Exercise requirements:
Each line in the listing below that contains "Object" should be returned.

*** Opening of Dataset extract ***

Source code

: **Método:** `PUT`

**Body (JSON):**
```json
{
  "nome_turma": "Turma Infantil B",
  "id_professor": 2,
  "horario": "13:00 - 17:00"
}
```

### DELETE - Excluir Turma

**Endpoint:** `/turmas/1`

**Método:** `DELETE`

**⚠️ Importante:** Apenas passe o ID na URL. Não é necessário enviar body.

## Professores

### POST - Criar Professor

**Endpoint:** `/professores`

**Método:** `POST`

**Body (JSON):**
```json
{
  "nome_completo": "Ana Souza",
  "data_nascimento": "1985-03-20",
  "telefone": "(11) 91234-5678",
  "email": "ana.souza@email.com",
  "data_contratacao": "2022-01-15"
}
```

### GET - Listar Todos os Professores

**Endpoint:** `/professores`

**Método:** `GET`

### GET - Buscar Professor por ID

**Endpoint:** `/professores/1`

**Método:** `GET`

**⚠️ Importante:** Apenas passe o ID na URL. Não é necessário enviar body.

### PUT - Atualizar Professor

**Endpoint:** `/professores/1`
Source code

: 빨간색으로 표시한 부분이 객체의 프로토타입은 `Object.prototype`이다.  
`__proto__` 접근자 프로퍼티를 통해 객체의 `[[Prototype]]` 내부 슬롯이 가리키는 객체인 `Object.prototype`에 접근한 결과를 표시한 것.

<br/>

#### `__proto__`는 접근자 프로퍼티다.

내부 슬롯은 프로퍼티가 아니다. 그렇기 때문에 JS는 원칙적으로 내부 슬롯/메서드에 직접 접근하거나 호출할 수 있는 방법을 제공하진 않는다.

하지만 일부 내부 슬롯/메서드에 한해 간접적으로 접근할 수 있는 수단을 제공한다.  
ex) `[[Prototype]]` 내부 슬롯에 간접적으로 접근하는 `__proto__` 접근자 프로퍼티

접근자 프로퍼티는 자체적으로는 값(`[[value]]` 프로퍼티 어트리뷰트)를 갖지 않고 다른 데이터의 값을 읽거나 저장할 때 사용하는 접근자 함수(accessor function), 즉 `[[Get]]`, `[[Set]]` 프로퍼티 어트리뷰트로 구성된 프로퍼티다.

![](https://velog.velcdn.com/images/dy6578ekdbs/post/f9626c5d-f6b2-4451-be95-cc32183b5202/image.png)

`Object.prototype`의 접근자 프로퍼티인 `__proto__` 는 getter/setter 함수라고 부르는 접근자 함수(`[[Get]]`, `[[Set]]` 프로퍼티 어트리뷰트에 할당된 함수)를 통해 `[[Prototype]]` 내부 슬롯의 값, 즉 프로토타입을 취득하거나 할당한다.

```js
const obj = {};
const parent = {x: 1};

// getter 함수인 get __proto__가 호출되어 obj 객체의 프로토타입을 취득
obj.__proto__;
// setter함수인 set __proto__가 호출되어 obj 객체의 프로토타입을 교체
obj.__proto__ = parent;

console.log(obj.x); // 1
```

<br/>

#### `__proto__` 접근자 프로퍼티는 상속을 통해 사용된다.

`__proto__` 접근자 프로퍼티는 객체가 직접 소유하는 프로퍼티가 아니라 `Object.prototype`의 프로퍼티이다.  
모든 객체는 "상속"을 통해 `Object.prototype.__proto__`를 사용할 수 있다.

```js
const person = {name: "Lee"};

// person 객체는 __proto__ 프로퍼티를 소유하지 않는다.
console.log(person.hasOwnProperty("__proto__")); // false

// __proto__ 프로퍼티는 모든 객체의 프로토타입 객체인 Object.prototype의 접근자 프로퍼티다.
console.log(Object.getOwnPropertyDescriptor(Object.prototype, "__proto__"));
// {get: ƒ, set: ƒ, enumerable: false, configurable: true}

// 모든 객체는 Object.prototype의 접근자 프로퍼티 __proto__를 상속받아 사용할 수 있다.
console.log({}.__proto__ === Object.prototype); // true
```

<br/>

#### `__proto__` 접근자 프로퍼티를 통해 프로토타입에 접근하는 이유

*** Close of Dataset extract ***
*** Opening of Dataset extract ***

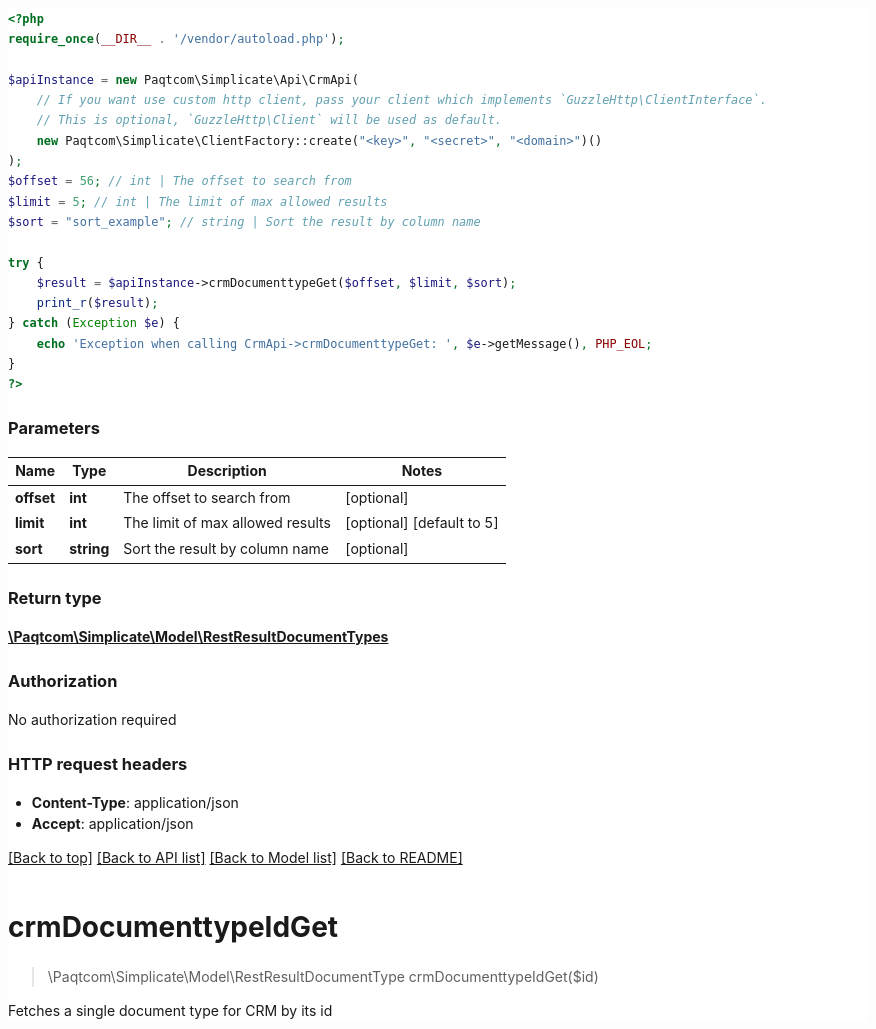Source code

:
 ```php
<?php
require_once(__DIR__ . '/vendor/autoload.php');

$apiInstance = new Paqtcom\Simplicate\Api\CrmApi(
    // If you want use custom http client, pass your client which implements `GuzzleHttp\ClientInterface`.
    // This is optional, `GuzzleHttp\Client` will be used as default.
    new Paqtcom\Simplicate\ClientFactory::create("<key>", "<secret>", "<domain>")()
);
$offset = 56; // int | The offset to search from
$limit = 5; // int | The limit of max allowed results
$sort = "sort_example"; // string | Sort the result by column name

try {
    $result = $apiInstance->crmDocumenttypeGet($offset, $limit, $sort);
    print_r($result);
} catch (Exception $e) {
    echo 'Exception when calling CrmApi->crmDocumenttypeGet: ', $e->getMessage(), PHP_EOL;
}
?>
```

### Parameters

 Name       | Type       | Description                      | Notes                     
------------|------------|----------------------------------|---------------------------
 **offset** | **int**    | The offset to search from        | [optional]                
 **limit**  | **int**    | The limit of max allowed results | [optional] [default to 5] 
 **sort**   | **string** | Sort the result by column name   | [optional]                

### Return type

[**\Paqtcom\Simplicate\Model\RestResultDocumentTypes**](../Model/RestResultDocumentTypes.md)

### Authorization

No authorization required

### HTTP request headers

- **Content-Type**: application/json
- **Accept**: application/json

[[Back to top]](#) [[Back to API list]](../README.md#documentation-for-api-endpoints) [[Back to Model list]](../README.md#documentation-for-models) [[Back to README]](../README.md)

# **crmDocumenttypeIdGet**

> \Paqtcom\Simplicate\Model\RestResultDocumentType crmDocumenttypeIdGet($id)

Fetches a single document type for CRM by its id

*** Close of Dataset extract ***
*** Opening of Dataset extract ***

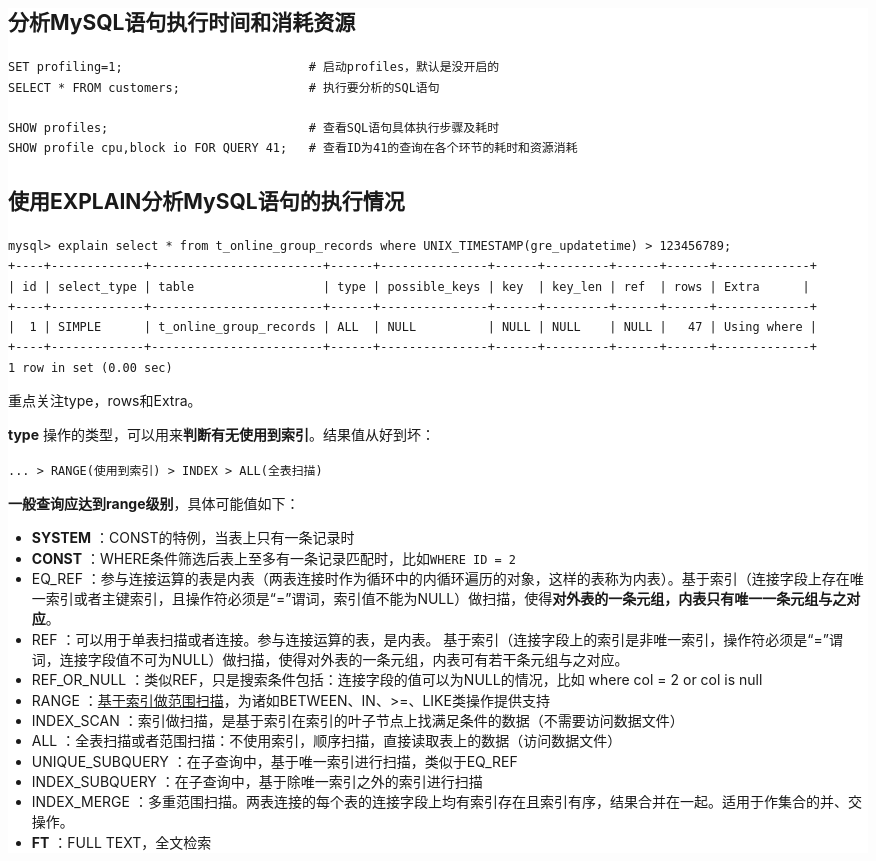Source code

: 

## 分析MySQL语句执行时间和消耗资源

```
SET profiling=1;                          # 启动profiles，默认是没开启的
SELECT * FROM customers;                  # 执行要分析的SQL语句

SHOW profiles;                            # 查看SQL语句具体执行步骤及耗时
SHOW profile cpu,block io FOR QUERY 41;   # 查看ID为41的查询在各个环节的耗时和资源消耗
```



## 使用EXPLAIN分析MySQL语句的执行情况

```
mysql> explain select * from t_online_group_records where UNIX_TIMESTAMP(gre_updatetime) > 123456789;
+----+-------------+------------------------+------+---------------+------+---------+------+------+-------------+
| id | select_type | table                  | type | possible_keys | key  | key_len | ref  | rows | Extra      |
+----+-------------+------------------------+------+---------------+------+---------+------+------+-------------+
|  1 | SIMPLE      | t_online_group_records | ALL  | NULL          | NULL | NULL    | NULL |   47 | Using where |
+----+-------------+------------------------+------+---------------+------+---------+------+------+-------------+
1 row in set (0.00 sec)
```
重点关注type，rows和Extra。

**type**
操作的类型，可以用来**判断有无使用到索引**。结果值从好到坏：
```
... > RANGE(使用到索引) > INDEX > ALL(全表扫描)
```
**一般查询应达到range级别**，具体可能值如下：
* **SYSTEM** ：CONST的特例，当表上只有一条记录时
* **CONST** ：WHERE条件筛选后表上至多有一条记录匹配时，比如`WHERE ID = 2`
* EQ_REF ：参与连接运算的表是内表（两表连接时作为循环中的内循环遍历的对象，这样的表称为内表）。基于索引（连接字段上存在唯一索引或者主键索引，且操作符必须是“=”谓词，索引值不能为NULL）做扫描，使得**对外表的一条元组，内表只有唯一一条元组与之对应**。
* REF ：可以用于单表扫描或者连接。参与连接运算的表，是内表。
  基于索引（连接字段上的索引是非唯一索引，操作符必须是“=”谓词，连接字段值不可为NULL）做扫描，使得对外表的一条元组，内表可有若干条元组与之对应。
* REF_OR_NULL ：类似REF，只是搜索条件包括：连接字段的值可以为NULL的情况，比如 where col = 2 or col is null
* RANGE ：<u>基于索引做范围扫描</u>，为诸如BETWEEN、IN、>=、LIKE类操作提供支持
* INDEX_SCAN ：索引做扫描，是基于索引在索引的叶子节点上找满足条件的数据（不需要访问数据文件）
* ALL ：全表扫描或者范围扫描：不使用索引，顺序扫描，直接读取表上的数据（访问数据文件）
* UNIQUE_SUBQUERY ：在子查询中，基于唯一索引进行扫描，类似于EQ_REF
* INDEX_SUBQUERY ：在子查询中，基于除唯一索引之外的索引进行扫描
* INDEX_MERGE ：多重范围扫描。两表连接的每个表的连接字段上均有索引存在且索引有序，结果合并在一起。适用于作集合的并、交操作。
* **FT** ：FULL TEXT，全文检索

*** Close of Dataset extract ***

Response:
: 빨간색으로 표시한 부분이 객체의 프로토타입은 `Object.prototype`이다.  
`__proto__` 접근자 프로퍼티를 통해 객체의 `[[Prototype]]` 내부 슬롯이 가리키는 객체인 `Object.prototype`에 접근한 결과를 표시한 것.
`Object.prototype`의 접근자 프로퍼티인 `__proto__` 는 getter/setter 함수라고 부르는 접근자 함수(`[[Get]]`, `[[Set]]` 프로퍼티 어트리뷰트에 할당된 함수)를 통해 `[[Prototype]]` 내부 슬롯의 값, 즉 프로토타입을 취득하거나 할당한다.
`__proto__` 접근자 프로퍼티는 객체가 직접 소유하는 프로퍼티가 아니라 `Object.prototype`의 프로퍼티이다.  
모든 객체는 "상속"을 통해 `Object.prototype.__proto__`를 사용할 수 있다.
// __proto__ 프로퍼티는 모든 객체의 프로토타입 객체인 Object.prototype의 접근자 프로퍼티다.
console.log(Object.getOwnPropertyDescriptor(Object.prototype, "__proto__"));
// 모든 객체는 Object.prototype의 접근자 프로퍼티 __proto__를 상속받아 사용할 수 있다.
console.log({}.__proto__ === Object.prototype); // true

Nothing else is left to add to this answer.